Please update the lines that start at the one containing "it says 4:20" and run through the last line, changing "pictured next" to "shown next" and leaving everything else unchanged. Give back only those lines.

Records from a data source
——————————

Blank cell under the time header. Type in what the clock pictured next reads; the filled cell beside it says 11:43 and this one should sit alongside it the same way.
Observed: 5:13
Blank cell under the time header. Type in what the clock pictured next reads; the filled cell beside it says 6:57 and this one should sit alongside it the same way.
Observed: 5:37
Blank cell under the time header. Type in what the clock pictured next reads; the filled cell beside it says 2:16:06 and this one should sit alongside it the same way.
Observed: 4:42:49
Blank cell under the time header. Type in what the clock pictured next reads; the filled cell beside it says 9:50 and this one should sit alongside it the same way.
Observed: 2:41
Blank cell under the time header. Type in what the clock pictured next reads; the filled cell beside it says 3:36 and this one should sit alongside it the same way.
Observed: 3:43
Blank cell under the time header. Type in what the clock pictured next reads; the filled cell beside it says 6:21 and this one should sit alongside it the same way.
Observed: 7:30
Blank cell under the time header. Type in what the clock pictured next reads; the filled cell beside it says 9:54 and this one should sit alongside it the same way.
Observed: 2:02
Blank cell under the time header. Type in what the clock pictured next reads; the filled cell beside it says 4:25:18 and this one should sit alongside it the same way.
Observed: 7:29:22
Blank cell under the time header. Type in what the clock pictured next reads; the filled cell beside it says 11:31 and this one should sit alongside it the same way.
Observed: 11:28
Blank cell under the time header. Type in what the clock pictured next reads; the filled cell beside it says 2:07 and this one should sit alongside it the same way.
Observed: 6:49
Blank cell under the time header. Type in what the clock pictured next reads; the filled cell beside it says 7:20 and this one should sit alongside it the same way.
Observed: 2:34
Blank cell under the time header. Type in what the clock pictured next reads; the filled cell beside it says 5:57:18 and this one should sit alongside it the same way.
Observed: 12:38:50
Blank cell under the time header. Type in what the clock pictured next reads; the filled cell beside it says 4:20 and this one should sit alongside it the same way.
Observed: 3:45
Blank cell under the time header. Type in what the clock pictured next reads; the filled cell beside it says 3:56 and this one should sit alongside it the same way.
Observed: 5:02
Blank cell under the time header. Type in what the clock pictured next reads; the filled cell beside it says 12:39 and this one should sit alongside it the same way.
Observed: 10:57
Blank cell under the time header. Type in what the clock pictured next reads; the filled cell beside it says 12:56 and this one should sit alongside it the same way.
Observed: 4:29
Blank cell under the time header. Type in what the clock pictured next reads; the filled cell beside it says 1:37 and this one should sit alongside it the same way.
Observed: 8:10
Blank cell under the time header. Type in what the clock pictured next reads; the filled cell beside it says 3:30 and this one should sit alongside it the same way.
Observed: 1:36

——————————

→ Output of the exercise:
Blank cell under the time header. Type in what the clock shown next reads; the filled cell beside it says 4:20 and this one should sit alongside it the same way.
Observed: 3:45
Blank cell under the time header. Type in what the clock shown next reads; the filled cell beside it says 3:56 and this one should sit alongside it the same way.
Observed: 5:02
Blank cell under the time header. Type in what the clock shown next reads; the filled cell beside it says 12:39 and this one should sit alongside it the same way.
Observed: 10:57
Blank cell under the time header. Type in what the clock shown next reads; the filled cell beside it says 12:56 and this one should sit alongside it the same way.
Observed: 4:29
Blank cell under the time header. Type in what the clock shown next reads; the filled cell beside it says 1:37 and this one should sit alongside it the same way.
Observed: 8:10
Blank cell under the time header. Type in what the clock shown next reads; the filled cell beside it says 3:30 and this one should sit alongside it the same way.
Observed: 1:36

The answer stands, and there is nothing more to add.